*Your instructions*.
Transcribe the lines exactly as they appear, from the line containing "Do you confirm](https://i.imgur.com/izdC8ci.jpg)" through the line containing "### Llamada de contrato".
(Data Opens)
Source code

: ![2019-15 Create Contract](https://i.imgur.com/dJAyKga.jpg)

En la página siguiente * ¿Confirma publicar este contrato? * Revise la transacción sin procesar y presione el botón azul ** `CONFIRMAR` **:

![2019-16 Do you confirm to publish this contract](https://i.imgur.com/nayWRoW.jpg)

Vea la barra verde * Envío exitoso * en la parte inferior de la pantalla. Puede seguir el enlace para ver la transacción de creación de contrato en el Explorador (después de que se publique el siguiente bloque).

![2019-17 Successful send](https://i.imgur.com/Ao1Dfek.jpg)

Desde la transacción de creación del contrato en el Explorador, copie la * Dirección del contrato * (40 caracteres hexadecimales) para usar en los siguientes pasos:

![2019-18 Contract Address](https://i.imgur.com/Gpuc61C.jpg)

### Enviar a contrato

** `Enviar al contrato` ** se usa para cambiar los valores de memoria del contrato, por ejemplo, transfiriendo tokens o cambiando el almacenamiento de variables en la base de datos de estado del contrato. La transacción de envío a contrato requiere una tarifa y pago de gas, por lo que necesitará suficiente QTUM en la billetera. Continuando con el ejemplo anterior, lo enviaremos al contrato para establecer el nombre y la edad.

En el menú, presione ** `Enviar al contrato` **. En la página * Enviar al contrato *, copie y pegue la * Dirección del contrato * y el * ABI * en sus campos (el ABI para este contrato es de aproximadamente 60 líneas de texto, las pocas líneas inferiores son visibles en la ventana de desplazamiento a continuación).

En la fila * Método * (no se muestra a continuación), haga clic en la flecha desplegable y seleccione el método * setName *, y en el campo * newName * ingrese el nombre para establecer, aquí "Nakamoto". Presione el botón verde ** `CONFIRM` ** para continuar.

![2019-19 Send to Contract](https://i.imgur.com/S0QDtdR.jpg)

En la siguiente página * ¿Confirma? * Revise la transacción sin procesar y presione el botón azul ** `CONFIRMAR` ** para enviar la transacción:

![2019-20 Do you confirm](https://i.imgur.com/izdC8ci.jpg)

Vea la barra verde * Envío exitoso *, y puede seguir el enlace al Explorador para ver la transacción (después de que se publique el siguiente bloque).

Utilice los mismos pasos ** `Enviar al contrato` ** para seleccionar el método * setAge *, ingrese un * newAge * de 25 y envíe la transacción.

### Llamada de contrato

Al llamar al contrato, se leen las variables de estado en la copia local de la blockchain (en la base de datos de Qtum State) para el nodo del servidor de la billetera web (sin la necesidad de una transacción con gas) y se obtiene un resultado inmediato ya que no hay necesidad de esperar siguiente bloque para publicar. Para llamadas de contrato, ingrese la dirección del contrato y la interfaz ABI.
(Data Closes)
(Data Opens)
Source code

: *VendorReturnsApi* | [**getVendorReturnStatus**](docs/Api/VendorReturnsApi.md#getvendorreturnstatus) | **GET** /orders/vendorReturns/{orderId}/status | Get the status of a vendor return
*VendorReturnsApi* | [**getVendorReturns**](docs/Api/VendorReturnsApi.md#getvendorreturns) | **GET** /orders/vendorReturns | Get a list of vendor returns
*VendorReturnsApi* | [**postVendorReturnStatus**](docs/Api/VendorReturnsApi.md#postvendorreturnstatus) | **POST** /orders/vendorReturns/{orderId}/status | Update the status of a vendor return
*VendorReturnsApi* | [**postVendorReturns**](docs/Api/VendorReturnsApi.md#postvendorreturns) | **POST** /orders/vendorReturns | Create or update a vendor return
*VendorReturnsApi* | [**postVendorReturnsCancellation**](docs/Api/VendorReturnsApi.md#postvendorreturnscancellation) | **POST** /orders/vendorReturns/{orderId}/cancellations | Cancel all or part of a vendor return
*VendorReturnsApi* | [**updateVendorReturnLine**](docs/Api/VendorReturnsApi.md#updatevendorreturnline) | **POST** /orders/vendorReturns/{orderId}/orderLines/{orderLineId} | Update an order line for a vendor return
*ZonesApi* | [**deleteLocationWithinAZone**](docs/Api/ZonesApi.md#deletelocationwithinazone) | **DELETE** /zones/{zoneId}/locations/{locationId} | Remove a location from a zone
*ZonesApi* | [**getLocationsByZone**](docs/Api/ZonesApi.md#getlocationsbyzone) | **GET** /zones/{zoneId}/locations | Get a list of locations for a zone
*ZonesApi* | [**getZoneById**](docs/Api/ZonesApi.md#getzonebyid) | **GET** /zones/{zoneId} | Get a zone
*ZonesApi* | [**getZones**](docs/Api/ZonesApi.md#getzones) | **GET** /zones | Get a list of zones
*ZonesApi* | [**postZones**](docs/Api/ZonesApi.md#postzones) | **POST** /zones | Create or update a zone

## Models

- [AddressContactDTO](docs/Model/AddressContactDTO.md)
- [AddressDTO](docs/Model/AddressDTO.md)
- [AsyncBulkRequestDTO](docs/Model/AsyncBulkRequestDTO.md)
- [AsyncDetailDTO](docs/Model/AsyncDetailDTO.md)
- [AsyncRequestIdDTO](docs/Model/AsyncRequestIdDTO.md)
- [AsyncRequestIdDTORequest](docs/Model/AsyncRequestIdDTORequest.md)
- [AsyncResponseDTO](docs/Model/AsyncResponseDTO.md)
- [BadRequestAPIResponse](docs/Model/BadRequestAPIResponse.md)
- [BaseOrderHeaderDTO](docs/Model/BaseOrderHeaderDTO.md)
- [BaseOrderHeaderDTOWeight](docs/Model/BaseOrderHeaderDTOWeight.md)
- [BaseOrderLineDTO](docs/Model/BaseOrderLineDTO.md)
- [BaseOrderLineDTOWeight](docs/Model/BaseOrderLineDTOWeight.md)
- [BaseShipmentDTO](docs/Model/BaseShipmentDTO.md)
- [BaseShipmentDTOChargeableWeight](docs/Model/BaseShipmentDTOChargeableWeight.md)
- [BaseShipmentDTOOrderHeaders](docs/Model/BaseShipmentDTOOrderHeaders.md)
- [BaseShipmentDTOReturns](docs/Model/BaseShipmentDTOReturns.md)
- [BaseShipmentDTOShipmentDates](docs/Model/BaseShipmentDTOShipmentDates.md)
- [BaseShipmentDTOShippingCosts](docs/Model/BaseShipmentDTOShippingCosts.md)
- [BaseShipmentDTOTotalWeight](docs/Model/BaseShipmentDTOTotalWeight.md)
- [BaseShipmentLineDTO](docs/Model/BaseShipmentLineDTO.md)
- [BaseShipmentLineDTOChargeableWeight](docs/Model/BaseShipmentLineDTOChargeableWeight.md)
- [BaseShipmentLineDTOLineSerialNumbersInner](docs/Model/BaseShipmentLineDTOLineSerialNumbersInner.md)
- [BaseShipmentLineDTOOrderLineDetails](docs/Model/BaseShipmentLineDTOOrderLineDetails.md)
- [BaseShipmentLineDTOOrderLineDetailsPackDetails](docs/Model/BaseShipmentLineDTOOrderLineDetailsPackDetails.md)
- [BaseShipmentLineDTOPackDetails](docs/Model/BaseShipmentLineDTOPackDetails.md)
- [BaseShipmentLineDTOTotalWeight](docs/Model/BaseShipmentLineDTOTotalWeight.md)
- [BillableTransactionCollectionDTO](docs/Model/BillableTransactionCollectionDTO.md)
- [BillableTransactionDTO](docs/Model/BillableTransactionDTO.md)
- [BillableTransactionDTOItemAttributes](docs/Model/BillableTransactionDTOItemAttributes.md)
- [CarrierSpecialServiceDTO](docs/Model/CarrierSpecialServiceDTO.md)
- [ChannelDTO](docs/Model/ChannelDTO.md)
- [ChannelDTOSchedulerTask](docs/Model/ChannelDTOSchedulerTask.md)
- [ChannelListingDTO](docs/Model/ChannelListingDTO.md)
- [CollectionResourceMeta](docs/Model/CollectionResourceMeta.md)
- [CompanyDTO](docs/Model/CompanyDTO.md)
(Data Closes)
*Exercise answer*.
![2019-20 Do you confirm](https://i.imgur.com/izdC8ci.jpg)

Vea la barra verde * Envío exitoso *, y puede seguir el enlace al Explorador para ver la transacción (después de que se publique el siguiente bloque).

Utilice los mismos pasos ** `Enviar al contrato` ** para seleccionar el método * setAge *, ingrese un * newAge * de 25 y envíe la transacción.

### Llamada de contrato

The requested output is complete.